La validation du Corps européen comme Corps de réaction rapide aura lieu lors de l'exercice Cobra 2001 qui doit se dérouler en novembre 2001 au sud de l'Espagne.

Par ailleurs, ainsi que l'a annoncé le 30 mai dernier le Président de la République, la France entend participer activement à une nouvelle force de réaction rapide sur laquelle l'OTAN souhaite pouvoir s'appuyer, outre l'ARRC (Allied Rapid Reaction Corps) constitué autour des Britanniques et le Corps européen. Ce 3e Corps de réaction rapide serait appelé à intervenir dans l'espace du nord de la Méditerranée. Deux options sont étudiées : l'une, qui pourrait être proposée par l'Italie ou par la Turquie, aboutirait à un Corps de réaction rapide intégré dans la structure de l'Alliance, sur le modèle de l'ARRC (nation cadre) ; l'autre, à laquelle réfléchit la France, consisterait en un Corps européen de réaction rapide fondé par un groupe limité de nations sur le même concept que le Corps européen, disponible pour l'Union européenne comme pour l'OTAN. Ce Corps constituerait une contribution tangible au renforcement des capacités européennes de défense. L'Union européenne pourrait engager un de ses Corps au profit de l'OTAN, tout en conservant une capacité restante importante pour un engagement en dehors du cadre de l'Alliance. Il reste à trouver des partenaires européens riverains de la Méditerranée, qui partagent cette analyse et souhaitent s'engager dans cette voie.

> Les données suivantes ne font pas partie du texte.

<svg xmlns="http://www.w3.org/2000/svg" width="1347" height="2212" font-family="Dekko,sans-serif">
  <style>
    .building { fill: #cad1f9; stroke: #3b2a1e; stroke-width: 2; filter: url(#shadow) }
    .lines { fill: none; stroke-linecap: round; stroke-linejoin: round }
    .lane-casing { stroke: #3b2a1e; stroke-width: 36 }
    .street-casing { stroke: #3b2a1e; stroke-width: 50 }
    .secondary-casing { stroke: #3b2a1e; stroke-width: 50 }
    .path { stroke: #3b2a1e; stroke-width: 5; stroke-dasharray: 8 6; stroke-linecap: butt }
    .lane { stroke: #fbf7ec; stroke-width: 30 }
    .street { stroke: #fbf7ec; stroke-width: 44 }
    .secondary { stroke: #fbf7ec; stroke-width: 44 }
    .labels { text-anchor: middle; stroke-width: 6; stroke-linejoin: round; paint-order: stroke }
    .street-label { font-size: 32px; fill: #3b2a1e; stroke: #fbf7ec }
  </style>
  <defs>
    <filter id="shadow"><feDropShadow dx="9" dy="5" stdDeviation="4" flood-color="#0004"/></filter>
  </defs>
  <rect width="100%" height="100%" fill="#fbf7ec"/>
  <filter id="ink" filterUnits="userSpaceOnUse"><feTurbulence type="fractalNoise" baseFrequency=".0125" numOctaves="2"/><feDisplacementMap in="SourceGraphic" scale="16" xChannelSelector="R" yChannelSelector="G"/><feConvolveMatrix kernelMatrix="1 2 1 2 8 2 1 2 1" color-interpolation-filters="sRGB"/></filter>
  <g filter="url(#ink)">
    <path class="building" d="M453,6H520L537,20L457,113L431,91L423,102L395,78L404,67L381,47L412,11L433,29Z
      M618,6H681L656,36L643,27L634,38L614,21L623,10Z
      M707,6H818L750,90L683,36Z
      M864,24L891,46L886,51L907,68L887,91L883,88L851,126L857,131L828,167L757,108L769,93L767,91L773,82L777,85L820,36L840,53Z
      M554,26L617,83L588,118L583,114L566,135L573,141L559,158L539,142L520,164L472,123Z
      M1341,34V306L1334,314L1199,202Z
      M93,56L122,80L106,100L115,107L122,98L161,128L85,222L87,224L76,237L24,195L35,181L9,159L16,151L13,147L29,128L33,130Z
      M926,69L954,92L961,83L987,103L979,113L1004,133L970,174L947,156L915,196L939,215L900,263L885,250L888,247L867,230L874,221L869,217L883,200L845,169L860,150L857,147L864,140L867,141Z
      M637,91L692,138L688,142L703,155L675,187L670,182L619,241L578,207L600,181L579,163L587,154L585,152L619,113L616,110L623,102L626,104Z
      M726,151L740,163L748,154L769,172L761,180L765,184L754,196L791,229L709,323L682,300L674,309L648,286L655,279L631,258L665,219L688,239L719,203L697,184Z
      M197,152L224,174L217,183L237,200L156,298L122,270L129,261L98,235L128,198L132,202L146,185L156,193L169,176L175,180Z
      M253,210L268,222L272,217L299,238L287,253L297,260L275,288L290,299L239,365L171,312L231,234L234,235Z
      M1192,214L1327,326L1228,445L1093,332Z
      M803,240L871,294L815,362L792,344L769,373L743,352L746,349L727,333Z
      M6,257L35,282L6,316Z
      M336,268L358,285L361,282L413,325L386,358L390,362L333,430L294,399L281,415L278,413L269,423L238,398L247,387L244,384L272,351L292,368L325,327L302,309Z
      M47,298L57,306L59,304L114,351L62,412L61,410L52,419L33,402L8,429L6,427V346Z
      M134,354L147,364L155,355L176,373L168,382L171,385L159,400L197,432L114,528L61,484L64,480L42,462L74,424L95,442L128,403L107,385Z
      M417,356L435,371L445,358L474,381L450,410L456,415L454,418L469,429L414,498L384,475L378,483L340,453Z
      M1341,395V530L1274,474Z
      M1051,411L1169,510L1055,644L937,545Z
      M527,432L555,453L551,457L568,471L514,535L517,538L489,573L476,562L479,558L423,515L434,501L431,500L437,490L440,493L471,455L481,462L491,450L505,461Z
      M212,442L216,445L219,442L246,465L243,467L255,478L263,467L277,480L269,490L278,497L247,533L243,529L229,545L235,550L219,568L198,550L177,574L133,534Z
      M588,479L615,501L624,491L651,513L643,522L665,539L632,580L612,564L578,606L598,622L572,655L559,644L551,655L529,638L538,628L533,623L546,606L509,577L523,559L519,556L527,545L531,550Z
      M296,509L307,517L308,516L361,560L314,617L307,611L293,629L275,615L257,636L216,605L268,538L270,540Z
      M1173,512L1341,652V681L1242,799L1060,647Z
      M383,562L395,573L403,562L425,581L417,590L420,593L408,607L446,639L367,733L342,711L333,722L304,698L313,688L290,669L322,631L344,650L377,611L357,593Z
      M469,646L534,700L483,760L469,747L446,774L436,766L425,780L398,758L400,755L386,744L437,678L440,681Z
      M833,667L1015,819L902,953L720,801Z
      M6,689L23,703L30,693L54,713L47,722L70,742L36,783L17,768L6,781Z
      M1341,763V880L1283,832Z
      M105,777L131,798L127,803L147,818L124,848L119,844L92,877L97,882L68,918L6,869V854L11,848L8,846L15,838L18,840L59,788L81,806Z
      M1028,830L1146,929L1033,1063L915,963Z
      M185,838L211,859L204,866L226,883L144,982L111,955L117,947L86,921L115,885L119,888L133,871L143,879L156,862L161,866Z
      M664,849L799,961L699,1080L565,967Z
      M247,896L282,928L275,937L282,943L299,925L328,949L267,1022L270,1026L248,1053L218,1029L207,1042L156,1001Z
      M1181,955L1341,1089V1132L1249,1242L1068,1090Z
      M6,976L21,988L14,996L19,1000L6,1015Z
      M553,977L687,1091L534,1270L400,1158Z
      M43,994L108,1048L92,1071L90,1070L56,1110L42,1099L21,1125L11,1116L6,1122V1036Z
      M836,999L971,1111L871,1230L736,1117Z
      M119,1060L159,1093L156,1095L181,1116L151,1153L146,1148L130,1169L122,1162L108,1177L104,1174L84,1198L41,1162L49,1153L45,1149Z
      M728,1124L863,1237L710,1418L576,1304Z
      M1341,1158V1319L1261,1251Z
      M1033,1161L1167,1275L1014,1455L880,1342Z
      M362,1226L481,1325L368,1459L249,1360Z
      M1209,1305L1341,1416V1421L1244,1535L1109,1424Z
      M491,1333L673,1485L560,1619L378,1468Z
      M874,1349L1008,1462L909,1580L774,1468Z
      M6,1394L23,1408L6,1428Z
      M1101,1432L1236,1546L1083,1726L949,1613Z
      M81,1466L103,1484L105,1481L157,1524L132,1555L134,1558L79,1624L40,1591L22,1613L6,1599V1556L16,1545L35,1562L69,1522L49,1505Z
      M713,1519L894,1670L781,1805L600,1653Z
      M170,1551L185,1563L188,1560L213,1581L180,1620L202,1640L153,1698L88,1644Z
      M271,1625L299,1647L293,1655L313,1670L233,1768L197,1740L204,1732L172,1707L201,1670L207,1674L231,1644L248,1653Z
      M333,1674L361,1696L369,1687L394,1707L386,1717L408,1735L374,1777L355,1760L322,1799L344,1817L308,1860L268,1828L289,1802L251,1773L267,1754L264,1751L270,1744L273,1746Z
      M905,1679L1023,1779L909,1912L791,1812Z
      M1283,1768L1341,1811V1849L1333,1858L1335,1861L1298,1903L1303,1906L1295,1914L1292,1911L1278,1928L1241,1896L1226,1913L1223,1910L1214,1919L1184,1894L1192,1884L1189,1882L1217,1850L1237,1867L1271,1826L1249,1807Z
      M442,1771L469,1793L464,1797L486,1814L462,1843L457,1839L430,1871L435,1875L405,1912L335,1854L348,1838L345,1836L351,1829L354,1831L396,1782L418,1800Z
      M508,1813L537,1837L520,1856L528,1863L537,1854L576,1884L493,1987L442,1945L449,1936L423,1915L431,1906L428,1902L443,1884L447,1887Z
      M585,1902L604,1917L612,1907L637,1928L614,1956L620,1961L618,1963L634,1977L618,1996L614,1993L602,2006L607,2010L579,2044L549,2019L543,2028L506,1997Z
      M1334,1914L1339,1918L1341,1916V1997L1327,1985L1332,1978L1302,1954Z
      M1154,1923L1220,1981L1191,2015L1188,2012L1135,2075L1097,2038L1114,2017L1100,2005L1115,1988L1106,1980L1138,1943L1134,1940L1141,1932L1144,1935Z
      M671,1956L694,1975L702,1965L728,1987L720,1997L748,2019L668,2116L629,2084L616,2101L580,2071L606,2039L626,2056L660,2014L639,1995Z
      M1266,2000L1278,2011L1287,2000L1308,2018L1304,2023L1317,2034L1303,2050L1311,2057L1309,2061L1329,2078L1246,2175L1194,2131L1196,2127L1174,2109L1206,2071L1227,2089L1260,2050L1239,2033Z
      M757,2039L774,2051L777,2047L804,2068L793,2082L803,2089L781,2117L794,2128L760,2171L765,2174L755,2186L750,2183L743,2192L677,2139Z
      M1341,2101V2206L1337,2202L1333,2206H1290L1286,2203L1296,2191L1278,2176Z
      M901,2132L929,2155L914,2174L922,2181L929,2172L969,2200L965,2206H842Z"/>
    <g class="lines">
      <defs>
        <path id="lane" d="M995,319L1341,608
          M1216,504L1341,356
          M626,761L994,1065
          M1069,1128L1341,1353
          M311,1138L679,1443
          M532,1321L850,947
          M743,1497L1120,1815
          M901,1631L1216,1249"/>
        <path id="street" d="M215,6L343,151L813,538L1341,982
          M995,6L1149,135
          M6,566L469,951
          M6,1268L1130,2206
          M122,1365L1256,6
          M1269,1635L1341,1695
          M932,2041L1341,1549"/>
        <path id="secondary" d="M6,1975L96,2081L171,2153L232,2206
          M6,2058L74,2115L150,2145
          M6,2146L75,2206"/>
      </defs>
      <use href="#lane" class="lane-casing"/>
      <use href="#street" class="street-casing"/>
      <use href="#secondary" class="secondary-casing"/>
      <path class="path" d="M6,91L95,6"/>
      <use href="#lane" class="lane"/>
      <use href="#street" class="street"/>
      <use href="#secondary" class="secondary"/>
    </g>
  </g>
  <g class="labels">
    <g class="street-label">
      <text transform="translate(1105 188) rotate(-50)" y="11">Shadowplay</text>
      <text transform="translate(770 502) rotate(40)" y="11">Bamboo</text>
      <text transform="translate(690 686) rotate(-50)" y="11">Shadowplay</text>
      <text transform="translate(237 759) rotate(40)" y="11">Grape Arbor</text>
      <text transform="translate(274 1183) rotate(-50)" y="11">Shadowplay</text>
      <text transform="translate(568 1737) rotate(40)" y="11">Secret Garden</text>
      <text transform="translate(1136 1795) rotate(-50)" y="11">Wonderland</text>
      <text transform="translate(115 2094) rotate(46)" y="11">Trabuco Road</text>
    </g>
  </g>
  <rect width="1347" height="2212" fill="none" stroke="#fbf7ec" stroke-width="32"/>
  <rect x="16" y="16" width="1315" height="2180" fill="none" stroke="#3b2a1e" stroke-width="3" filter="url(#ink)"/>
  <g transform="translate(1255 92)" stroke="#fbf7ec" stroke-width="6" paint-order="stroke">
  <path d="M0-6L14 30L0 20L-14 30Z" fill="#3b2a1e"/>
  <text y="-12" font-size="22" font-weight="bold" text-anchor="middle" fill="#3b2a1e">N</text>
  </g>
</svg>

La composition de ce Corps " Sud ", dont la mise sur pied ne pourra pas intervenir avant 2005, ce qui devrait être compatible avec les besoins de l'OTAN, pourrait dériver de l'Eurofor, dont l'avantage est d'être une structure existante, mais dont les limites se trouvent dans son format et ses capacités opérationnelles actuels, sensiblement inférieurs au besoin d'un Corps de réaction rapide.